Lybarger suggests that when Ariel Sharon toured the Temple Mount on Sept. 28, 2000, the Israeli army and the Arabs "were primed for a return to full throttle armed violence." In other words, Israel and the Arabs were looking for an excuse to resume hostilities. There is no proof that Israel wanted to.

Whether by design or out of ignorance, Lybarger did not mention that as historian Mitchell Bard noted, Israel's Internal Security Minister Shlomo Ben-Ami approved Sharon's visit to the Temple Mount only after receiving a guarantee from Palestinian security chief Jabril Rajoub that as long as Sharon did not enter the mosques, the visit would not become an issue.

Information about the Sharon visit and the Intifada was also available in the Arab press. Palestinian Communications Minister 'Imad Al-Faluji admitted "Whoever thinks the Intifada broke out because of the despised Sharon's visit to the Al-Aqsa Mosque is wrong.... This Intifada was planned in advance, ever since President Arafat's return from the Camp David Negotiations." Even before that, Al-Faluji explained that the Intifada was "a strategic decision made by the Palestinians."

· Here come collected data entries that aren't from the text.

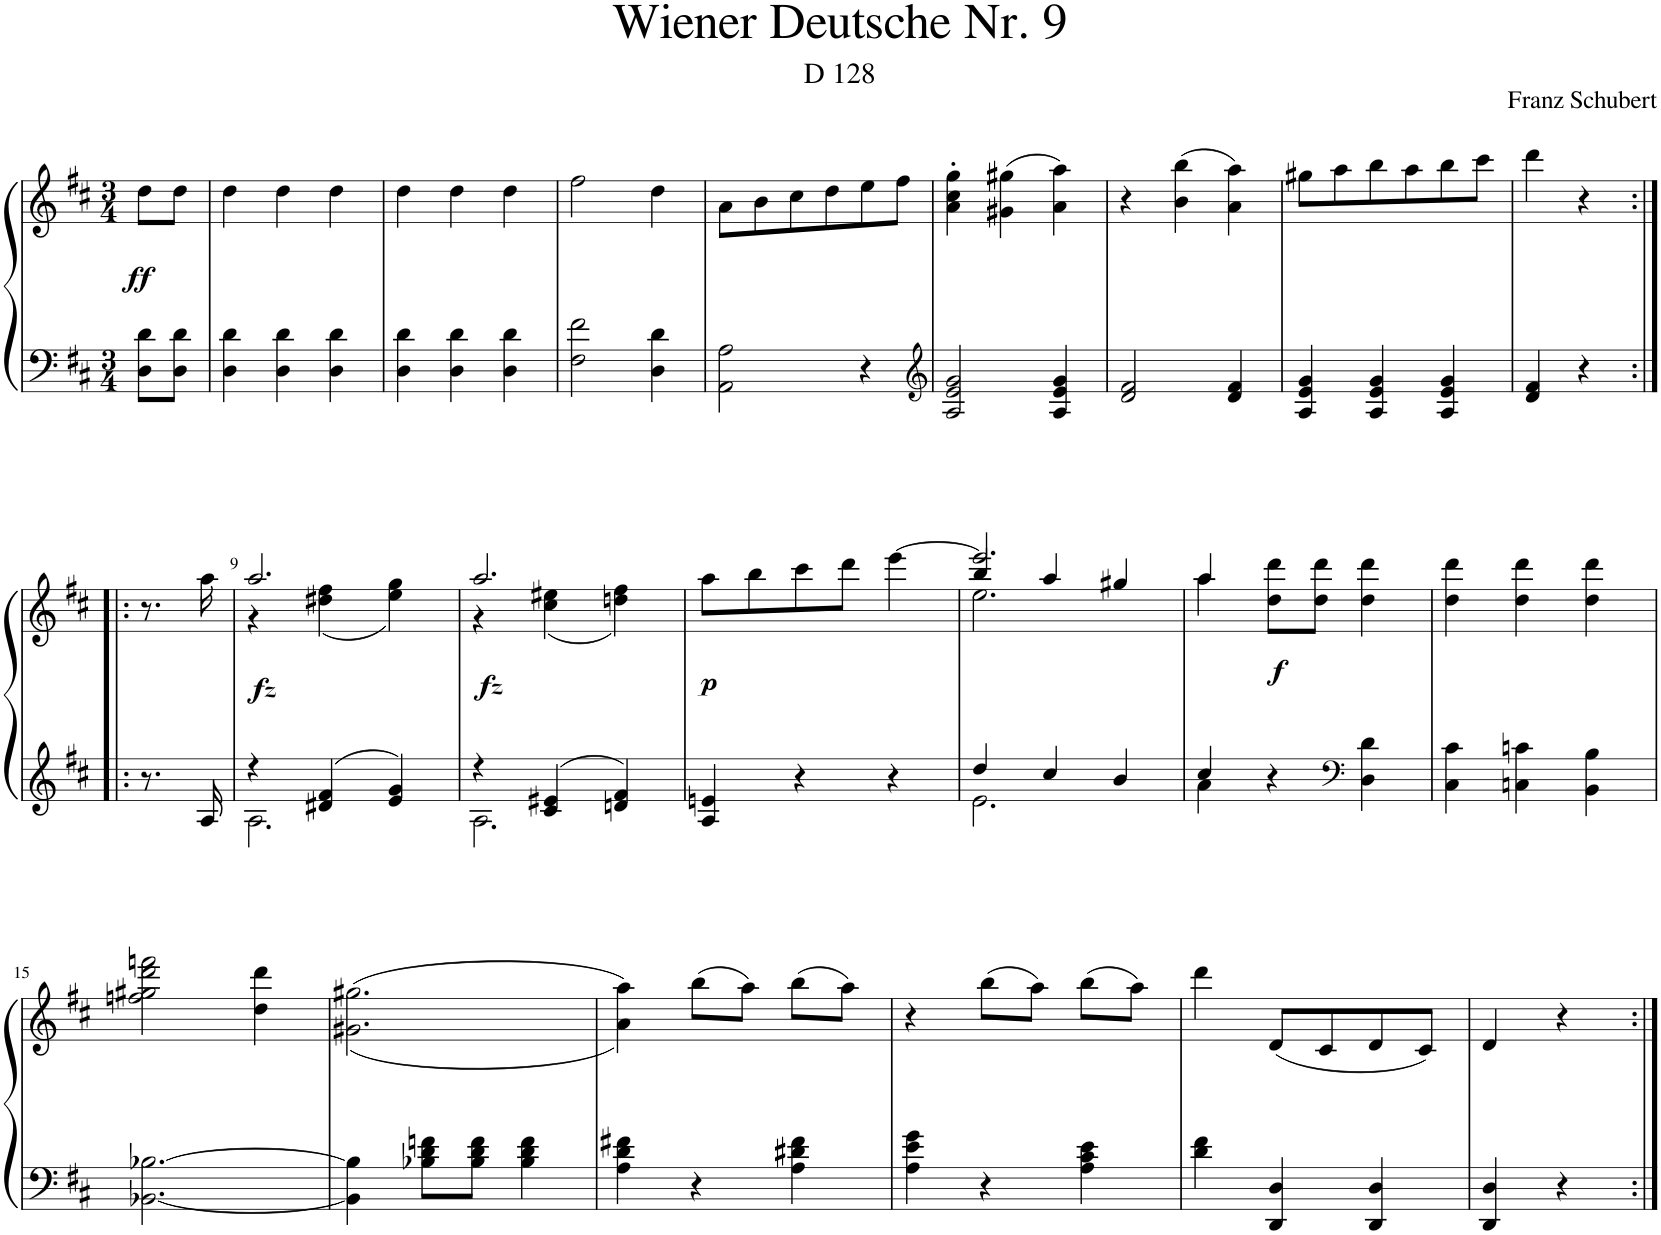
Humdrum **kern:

**kern	**kern	**dynam
*part1	*part1	*part1
*staff2	*staff1	*staff1/2
*I"Piano	*	*
*I'Pno.	*	*
*clefF4	*clefG2	*
*k[f#c#]	*k[f#c#]	*
*M3/4	*M3/4	*
=	=	=
!	!	!LO:DY:b
8D\ 8d\L	8dd\L	ff
8D\ 8d\J	8dd\J	.
=1	=1	=1
4D\ 4d\	4dd\	.
4D\ 4d\	4dd\	.
4D\ 4d\	4dd\	.
=2	=2	=2
4D\ 4d\	4dd\	.
4D\ 4d\	4dd\	.
4D\ 4d\	4dd\	.
=3	=3	=3
2F#\ 2f#\	2ff#\	.
4D\ 4d\	4dd\	.
=4	=4	=4
2AA\ 2A\	8a\L	.
.	8b\	.
.	8cc#\	.
.	8dd\	.
4r	8ee\	.
.	8ff#\J	.
=5	=5	=5
*clefG2	*	*
2A/ 2e/ 2g/	4a\' 4cc#\' 4gg\'	.
.	(4g#X\ 4gg#X\	.
4A/ 4e/ 4g/	4a\ 4aa\)	.
=6	=6	=6
2d/ 2f#/	4r	.
.	(4b\ 4bb\	.
4d/ 4f#/	4a\ 4aa\)	.
=7	=7	=7
4A/ 4e/ 4g/	8gg#X\L	.
.	8aa\	.
4A/ 4e/ 4g/	8bb\	.
.	8aa\	.
4A/ 4e/ 4g/	8bb\	.
.	8ccc#\J	.
=8	=8	=8
4d/ 4f#/	4ddd\	.
4r	4r	.
!!LO:LB:g=z
=8X1:|!|:	=8X1:|!|:	=8X1:|!|:
8.r	8.r	.
16A/	16aa\	.
=9	=9	=9
*^	*^	*
!	!	!	!	!LO:DY:a=2
4r	2.A\	2.aa/	4r	fz
4d#X/ 4f#/	.	.	(4dd#X\ 4ff#\	.
4e/ 4g/	.	.	4ee\ 4gg\)	.
=10	=10	=10	=10	=10
!	!	!	!	!LO:DY:b
4r	2.A\	2.aa/	4r	fz
4c#/ 4e#X/	.	.	(4cc#\ 4ee#X\	.
4dn/ 4f#/	.	.	4ddn\ 4ff#\)	.
*v	*v	*	*	*
=11	=11	=11	=11
!	!	!	!LO:DY:b
*	*v	*v	*
4A/ 4en/	8aa\L	p
.	8bb\	.
4r	8ccc#\	.
.	8ddd\J	.
4r	[>4eee\	.
=12	=12	=12
*^	*^	*
*	*	*	*^	*
4dd/	2.e\	2.eee/]	4bb/	2.ee\	.
4cc#/	.	.	4aa/	.	.
4b/	.	.	4gg#X/	.	.
*	*	*	*v	*v	*
=13	=13	=13	=13	=13
4cc#/	4a\	4aa/	4aa\	.
!	!	!	!	!LO:DY:b
4r	4ryy	2ryy	8dd\ 8ddd\L	f
.	.	.	8dd\ 8ddd\J	.
*clefF4	*	*	*	*
4ryy	4D\ 4d\	.	4dd\ 4ddd\	.
*v	*v	*	*	*
*	*v	*v	*
=14	=14	=14
4C#\ 4c#\	4dd\ 4ddd\	.
4Cn\ 4cn\	4dd\ 4ddd\	.
4BB\ 4B\	4dd\ 4ddd\	.
!!LO:LB:g=z
=15	=15	=15
[2.BB-X\ [2.B-X\	2ffn\ 2gg#X\ 2ddd\ 2fffn\	.
.	4dd\ 4ddd\	.
=16	=16	=16
4BB-\] 4B-\]	((<2.g#X\ 2.gg#X\	.
8B-X\ 8d\ 8fn\L	.	.
8B-\ 8d\ 8f\J	.	.
4B-\ 4d\ 4f\	.	.
=17	=17	=17
4A\ 4d\ 4f#X\	4a\ 4aa\))	.
4r	(8bb\L	.
.	8aa\J)	.
4A\ 4d#X\ 4f#\	(8bb\L	.
.	8aa\J)	.
=18	=18	=18
4A\ 4e\ 4g\	4r	.
4r	(8bb\L	.
.	8aa\J)	.
4A\ 4c#\ 4e\	(8bb\L	.
.	8aa\J)	.
=19	=19	=19
4d\ 4f#\	4ddd\	.
4DD/ 4D/	(8d/L	.
.	8c#/	.
4DD/ 4D/	8d/	.
.	8c#/J)	.
=20	=20	=20
4DD/ 4D/	4d/	.
4r	4r	.
=:|!	=:|!	=:|!
*-	*-	*-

A number of other Arab sources affirming that Sharon's visit did not precipitate the Intifada could have been found in "One Year of Yasser Arafat's Intifada: How It Stands and How It Might End," Jerusalem Center for Public Affairs Oct. 1, 2001. A recent source that appeared after the publication of his book is in "Son of Hamas: A Gripping Account of Terror, Betrayal, Political Intrigue, and Unthinkable Choices," by Mosab Hassan Yousef. Yet Lybarger chose to use Deborah Sontag, the New York Times reporter known for her antipathy toward Israel, as the source for his information.

Why is this flawed and prejudiced work important to read? Lybarger represents the views of many American academics who demonize Israel. We need to understand the specious arguments they use to undermine the Jewish state in order to refute them.

Dr. Grobman, a Hebrew University trained historian, is the author of "The Palestinian Right To Israel" (Balfour Books, 2010). He is the president of Balfour Trust, an educational outreach to help Christians understand the Jewish roots of their faith, Zionism, and the state of Israel.